- [Your goal] Switch every "text-quoted" in the listing below to "text-dialogue" and leave all other text as it is. Give the listing again without the pictures.

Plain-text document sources

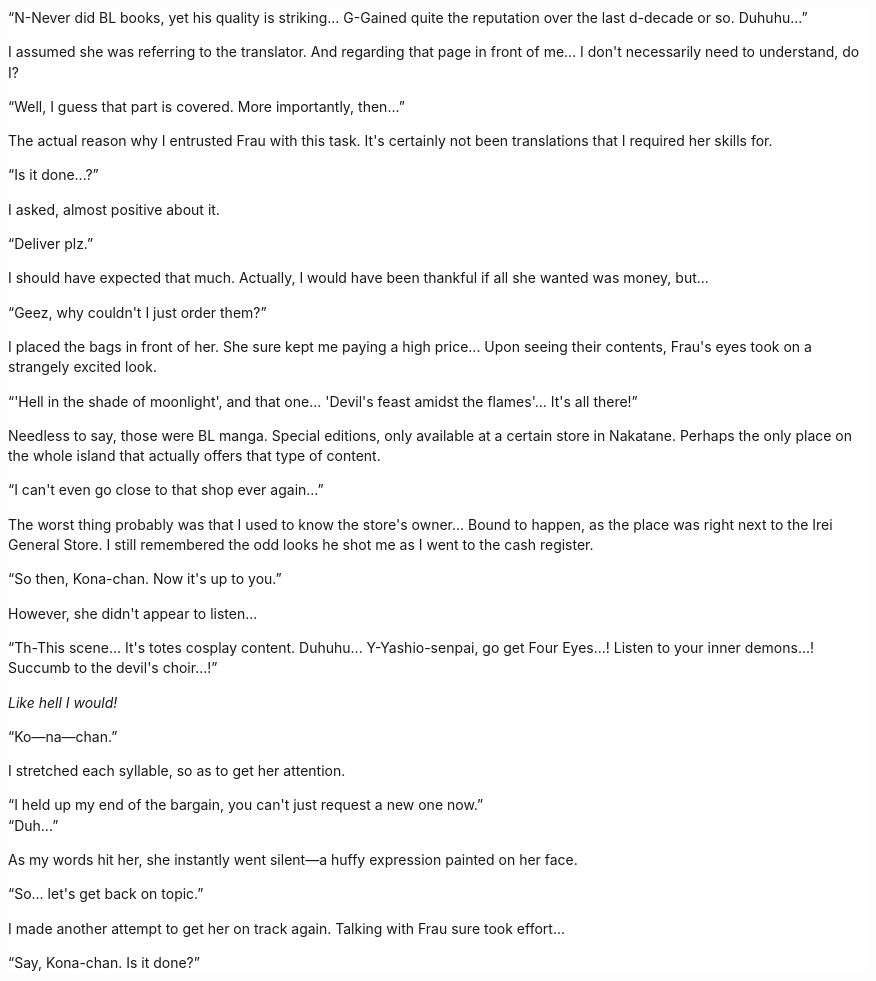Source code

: <div class="text-quoted">“N-Never did BL books, yet his quality is striking... G-Gained quite the reputation over the last d-decade or so. Duhuhu...”</div>

I assumed she was referring to the translator. And regarding that page in front of me... I don't necessarily need to understand, do I?

<div class="text-quoted">“Well, I guess that part is covered. More importantly, then...”</div>

The actual reason why I entrusted Frau with this task. It's certainly not been translations that I required her skills for.

<div class="text-quoted">“Is it done...?”</div>

I asked, almost positive about it.

<div class="text-quoted">“Deliver plz.”</div>

I should have expected that much. Actually, I would have been thankful if all she wanted was money, but...

<div class="text-quoted">“Geez, why couldn't I just order them?”</div>

I placed the bags in front of her. She sure kept me paying a high price... Upon seeing their contents, Frau's eyes took on a strangely excited look.

<div class="text-quoted">“'Hell in the shade of moonlight', and that one... 'Devil's feast amidst the flames'... It's all there!”</div>

Needless to say, those were BL manga. Special editions, only available at a certain store in Nakatane. Perhaps the only place on the whole island that actually offers that type of content.

<div class="text-quoted">“I can't even go close to that shop ever again...”</div>

The worst thing probably was that I used to know the store's owner... Bound to happen, as the place was right next to the Irei General Store. I still remembered the odd looks he shot me as I went to the cash register.

<div class="text-quoted">“So then, Kona-chan. Now it's up to you.”</div>

However, she didn't appear to listen...

<div class="text-quoted">“Th-This scene... It's totes cosplay content. Duhuhu... Y-Yashio-senpai, go get Four Eyes...! Listen to your inner demons...! Succumb to the devil's choir...!”</div>

*Like hell I would!*

<div class="text-quoted">“Ko—na—chan.”</div>

I stretched each syllable, so as to get her attention.

<div class="text-quoted">“I held up my end of the bargain, you can't just request a new one now.”</div>

<div class="text-quoted">“Duh...”</div>

As my words hit her, she instantly went silent—a huffy expression painted on her face.

<div class="text-quoted">“So... let's get back on topic.”</div>

I made another attempt to get her on track again. Talking with Frau sure took effort...

<div class="text-quoted">“Say, Kona-chan. Is it done?”</div>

- [Result]
Source code

: <div class="text-dialogue">“N-Never did BL books, yet his quality is striking... G-Gained quite the reputation over the last d-decade or so. Duhuhu...”</div>

I assumed she was referring to the translator. And regarding that page in front of me... I don't necessarily need to understand, do I?

<div class="text-dialogue">“Well, I guess that part is covered. More importantly, then...”</div>

The actual reason why I entrusted Frau with this task. It's certainly not been translations that I required her skills for.

<div class="text-dialogue">“Is it done...?”</div>

I asked, almost positive about it.

<div class="text-dialogue">“Deliver plz.”</div>

I should have expected that much. Actually, I would have been thankful if all she wanted was money, but...

<div class="text-dialogue">“Geez, why couldn't I just order them?”</div>

I placed the bags in front of her. She sure kept me paying a high price... Upon seeing their contents, Frau's eyes took on a strangely excited look.

<div class="text-dialogue">“'Hell in the shade of moonlight', and that one... 'Devil's feast amidst the flames'... It's all there!”</div>

Needless to say, those were BL manga. Special editions, only available at a certain store in Nakatane. Perhaps the only place on the whole island that actually offers that type of content.

<div class="text-dialogue">“I can't even go close to that shop ever again...”</div>

The worst thing probably was that I used to know the store's owner... Bound to happen, as the place was right next to the Irei General Store. I still remembered the odd looks he shot me as I went to the cash register.

<div class="text-dialogue">“So then, Kona-chan. Now it's up to you.”</div>

However, she didn't appear to listen...

<div class="text-dialogue">“Th-This scene... It's totes cosplay content. Duhuhu... Y-Yashio-senpai, go get Four Eyes...! Listen to your inner demons...! Succumb to the devil's choir...!”</div>

*Like hell I would!*

<div class="text-dialogue">“Ko—na—chan.”</div>

I stretched each syllable, so as to get her attention.

<div class="text-dialogue">“I held up my end of the bargain, you can't just request a new one now.”</div>

<div class="text-dialogue">“Duh...”</div>

As my words hit her, she instantly went silent—a huffy expression painted on her face.

<div class="text-dialogue">“So... let's get back on topic.”</div>

I made another attempt to get her on track again. Talking with Frau sure took effort...

<div class="text-dialogue">“Say, Kona-chan. Is it done?”</div>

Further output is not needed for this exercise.